Para el Presidente la elección de 2006 nunca será un caso cerrado o juzgado. Al paso del tiempo sigue encontrando agravios que no deja a un lado, más bien a la primera oportunidad que tiene hace referencia a ellos.
Su contundente triunfo del 2018 parecía ser una suerte de reivindicación o hasta de justicia divina, la cual pudiera permitirle al tabasqueño ver a la distancia la obsesiva elección bajo otra perspectiva, es evidente que no ha sido así.
Más bien se han venido ahondando las diferencias. No deja de señalar y en muchas ocasiones plantea juicios parciales sobre una historia que, sin duda, tuvo a López Obrador como el más afectado, pero que también de alguna manera acabó repercutiendo en la sociedad en su conjunto.
La toma de Paseo de la Reforma y Avenida Juárez fue una decisión audaz. En su momento ponderamos lo que estaba pasando, a pesar de lo que estaba provocando. Si López Obrador no hubiera tomado una decisión de esta naturaleza no hubiera podido tener control sobre su movimiento.
La gente estaba indignada y dispuesta a tomar la calle sin importar las repercusiones de ello. Los campamentos resultaron una riesgosa salida, pero eran la alternativa ante una situación cercana a los límites de la explosión social.
Todo lo que vino después, como aquello de un gobierno paralelo y su “toma de posesión”, terminó por ser una estrategia de confrontación con el gobierno de Felipe Calderón a sabiendas de que el asunto sería mediático y tendría altos niveles de atención como terminó siendo.
Sin embargo, al final todo quedó en actos simbólicos que no llegaron a trascender en la gobernabilidad del país. Los seguidores del tabasqueño fueron dándose cuenta que no había camino de regreso. De euforia de la militancia pasó inevitablemente a la desmovilización.

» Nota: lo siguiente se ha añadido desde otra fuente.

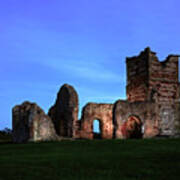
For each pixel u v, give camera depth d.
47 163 19.45
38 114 36.91
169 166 18.11
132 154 22.92
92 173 16.72
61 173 16.72
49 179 15.59
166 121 47.09
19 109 38.28
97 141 33.03
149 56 47.44
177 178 15.64
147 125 44.72
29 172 17.00
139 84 48.69
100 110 51.34
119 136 42.16
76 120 46.38
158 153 23.06
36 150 26.69
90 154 23.50
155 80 47.53
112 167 18.11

Lo que sí pasó durante algún tiempo fue que los seguidores de López Obrador se presentaban en todos los actos posibles del gobierno calderonista. Durante dos años más menos, esta manifestación política tuvo repercusión, pero al paso de los días, en medio de la insalvable cotidianidad, todo pasó a segundo plano.
Felipe Calderón pudo gobernar, pero nunca se desprendió de su desafortunada frase de “haiga sido como haiga sido”.
No queda claro por qué López Obrador no quita de su radar la elección del 2006. Algunas de sus referencias sobre lo sucedido son parciales, porque olvida que diversos medios de comunicación fueron solidarios en todos los sentidos, algunos periodistas la pasaron muy mal por todo ello. El trabajo periodístico obedecía más que a una causa por el tabasqueño tenía que ver con la defensa del ejercicio profesional.
Los ataques presidenciales al INE se asoman más a un instituto que era, que a un instituto que es. El país ha evolucionado en su democracia de manera significativa desde el 2006. Sin embargo, López Obrador considera que el INE está estancado o algo parecido sin considerar que su triunfo en 2018, el cual se debe sin duda a los 30 millones de votos, tuvo un marco legal que permitió el desarrollo y la instrumentación de un proceso organizativo.
Nadie ha dicho que el instituto hizo que ganara López Obrador. Lo que sí pasó es que la legalidad del proceso se estableció a través del Instituto.
El 2006 le sirve al Presidente para arremeter contra sus adversarios. Así ha sido todos estos años, la diferencia es que ahora tiene el pleno poder del discurso para la gobernabilidad y el tema se convierte en lo que quiere que se convierta.
Es un laberinto del cual nunca vamos a salir, porque al Presidente le interesa tenerlo en el imaginario colectivo. Es una forma de utilizarlo y también de intentar mostrar sistemáticamente una cara abyecta de sus adversarios.
RESQUICIOS.
Donald Trump está contra las cuerdas. El panel que investiga al expresidente informó ayer de todas las violaciones a la ley del empresario: “Si la fe está rota también está rota nuestra democracia. Trump rompió esa fe”.